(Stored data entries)
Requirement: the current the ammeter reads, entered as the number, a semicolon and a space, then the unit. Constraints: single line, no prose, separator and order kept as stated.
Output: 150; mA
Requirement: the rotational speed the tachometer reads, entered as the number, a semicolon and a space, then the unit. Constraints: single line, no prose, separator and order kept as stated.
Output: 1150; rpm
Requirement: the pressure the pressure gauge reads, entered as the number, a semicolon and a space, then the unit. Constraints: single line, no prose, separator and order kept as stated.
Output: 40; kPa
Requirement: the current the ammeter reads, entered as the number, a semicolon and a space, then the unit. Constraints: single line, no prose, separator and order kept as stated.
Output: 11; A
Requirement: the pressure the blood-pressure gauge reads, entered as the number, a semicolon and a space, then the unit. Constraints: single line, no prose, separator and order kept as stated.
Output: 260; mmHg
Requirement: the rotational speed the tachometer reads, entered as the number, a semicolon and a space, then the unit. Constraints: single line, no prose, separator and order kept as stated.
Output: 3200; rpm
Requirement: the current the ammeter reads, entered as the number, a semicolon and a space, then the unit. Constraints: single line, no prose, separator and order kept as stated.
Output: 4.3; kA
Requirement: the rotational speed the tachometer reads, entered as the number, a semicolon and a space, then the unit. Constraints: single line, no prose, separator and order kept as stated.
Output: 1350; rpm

## REQUEST
Could you return the listing above verbatim, every line unchanged and in its original order?

## EXPECTED ANSWER
Requirement: the current the ammeter reads, entered as the number, a semicolon and a space, then the unit. Constraints: single line, no prose, separator and order kept as stated.
Output: 150; mA
Requirement: the rotational speed the tachometer reads, entered as the number, a semicolon and a space, then the unit. Constraints: single line, no prose, separator and order kept as stated.
Output: 1150; rpm
Requirement: the pressure the pressure gauge reads, entered as the number, a semicolon and a space, then the unit. Constraints: single line, no prose, separator and order kept as stated.
Output: 40; kPa
Requirement: the current the ammeter reads, entered as the number, a semicolon and a space, then the unit. Constraints: single line, no prose, separator and order kept as stated.
Output: 11; A
Requirement: the pressure the blood-pressure gauge reads, entered as the number, a semicolon and a space, then the unit. Constraints: single line, no prose, separator and order kept as stated.
Output: 260; mmHg
Requirement: the rotational speed the tachometer reads, entered as the number, a semicolon and a space, then the unit. Constraints: single line, no prose, separator and order kept as stated.
Output: 3200; rpm
Requirement: the current the ammeter reads, entered as the number, a semicolon and a space, then the unit. Constraints: single line, no prose, separator and order kept as stated.
Output: 4.3; kA
Requirement: the rotational speed the tachometer reads, entered as the number, a semicolon and a space, then the unit. Constraints: single line, no prose, separator and order kept as stated.
Output: 1350; rpm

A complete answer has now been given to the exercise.